> What to produce:
A faithful copy of the entries is required, with no images in it.

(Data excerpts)
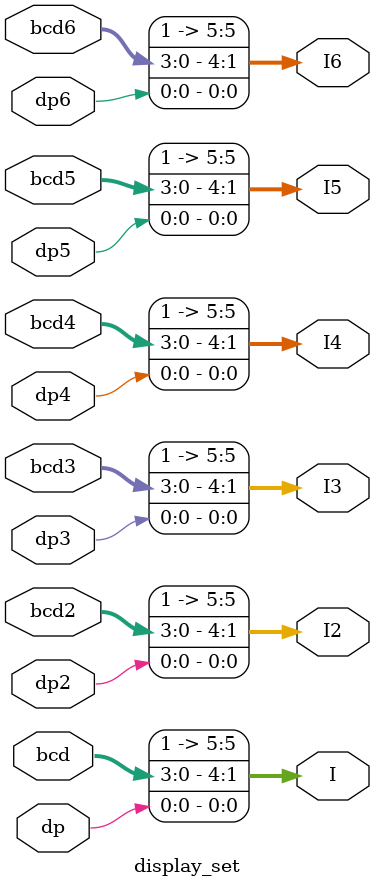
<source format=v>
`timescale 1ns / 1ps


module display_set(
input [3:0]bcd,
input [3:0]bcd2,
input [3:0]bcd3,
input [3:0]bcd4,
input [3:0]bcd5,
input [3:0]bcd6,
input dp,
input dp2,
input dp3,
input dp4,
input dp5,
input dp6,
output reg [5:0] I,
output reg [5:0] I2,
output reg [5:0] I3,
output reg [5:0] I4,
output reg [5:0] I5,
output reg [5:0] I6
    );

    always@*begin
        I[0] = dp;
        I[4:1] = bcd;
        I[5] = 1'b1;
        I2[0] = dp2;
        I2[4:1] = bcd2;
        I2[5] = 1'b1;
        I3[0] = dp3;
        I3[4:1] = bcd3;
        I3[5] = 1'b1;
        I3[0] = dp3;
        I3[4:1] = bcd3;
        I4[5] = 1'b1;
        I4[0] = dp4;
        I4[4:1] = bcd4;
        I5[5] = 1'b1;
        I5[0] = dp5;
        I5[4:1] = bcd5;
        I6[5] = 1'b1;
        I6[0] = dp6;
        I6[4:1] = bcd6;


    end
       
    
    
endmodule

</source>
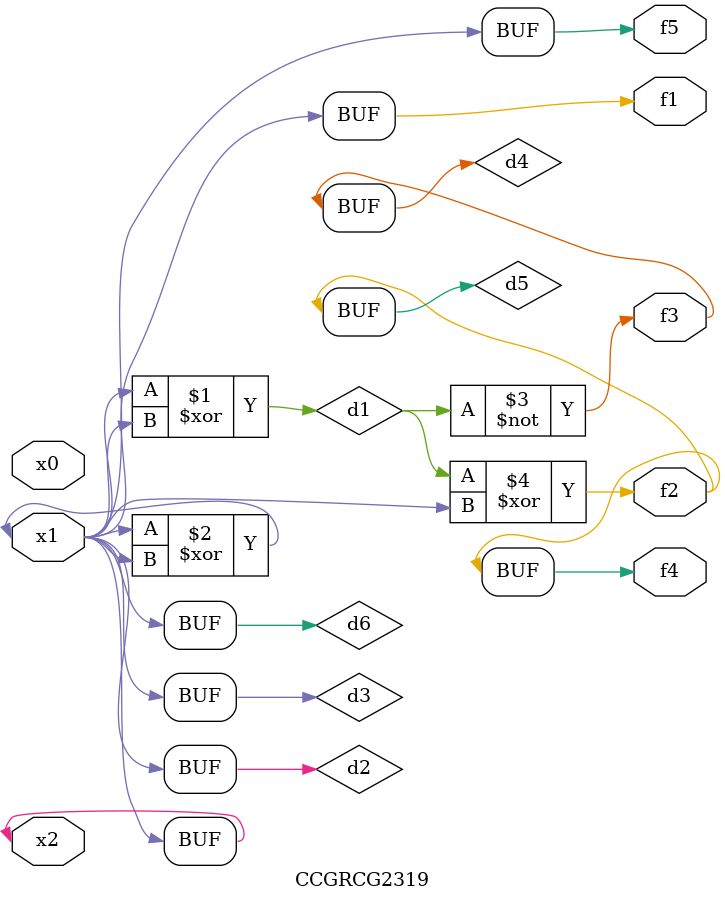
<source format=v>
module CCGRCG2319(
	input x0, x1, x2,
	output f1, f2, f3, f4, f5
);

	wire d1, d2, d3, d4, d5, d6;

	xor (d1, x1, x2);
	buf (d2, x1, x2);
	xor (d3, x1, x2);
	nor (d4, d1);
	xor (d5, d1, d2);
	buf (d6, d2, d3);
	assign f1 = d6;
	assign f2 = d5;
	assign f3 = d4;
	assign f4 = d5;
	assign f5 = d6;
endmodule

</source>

> Solution for this task:
<source format=v>
`timescale 1ns / 1ps


module display_set(
input [3:0]bcd,
input [3:0]bcd2,
input [3:0]bcd3,
input [3:0]bcd4,
input [3:0]bcd5,
input [3:0]bcd6,
input dp,
input dp2,
input dp3,
input dp4,
input dp5,
input dp6,
output reg [5:0] I,
output reg [5:0] I2,
output reg [5:0] I3,
output reg [5:0] I4,
output reg [5:0] I5,
output reg [5:0] I6
    );

    always@*begin
        I[0] = dp;
        I[4:1] = bcd;
        I[5] = 1'b1;
        I2[0] = dp2;
        I2[4:1] = bcd2;
        I2[5] = 1'b1;
        I3[0] = dp3;
        I3[4:1] = bcd3;
        I3[5] = 1'b1;
        I3[0] = dp3;
        I3[4:1] = bcd3;
        I4[5] = 1'b1;
        I4[0] = dp4;
        I4[4:1] = bcd4;
        I5[5] = 1'b1;
        I5[0] = dp5;
        I5[4:1] = bcd5;
        I6[5] = 1'b1;
        I6[0] = dp6;
        I6[4:1] = bcd6;


    end
       
    
    
endmodule

</source>
<source format=v>
module CCGRCG2319(
	input x0, x1, x2,
	output f1, f2, f3, f4, f5
);

	wire d1, d2, d3, d4, d5, d6;

	xor (d1, x1, x2);
	buf (d2, x1, x2);
	xor (d3, x1, x2);
	nor (d4, d1);
	xor (d5, d1, d2);
	buf (d6, d2, d3);
	assign f1 = d6;
	assign f2 = d5;
	assign f3 = d4;
	assign f4 = d5;
	assign f5 = d6;
endmodule

</source>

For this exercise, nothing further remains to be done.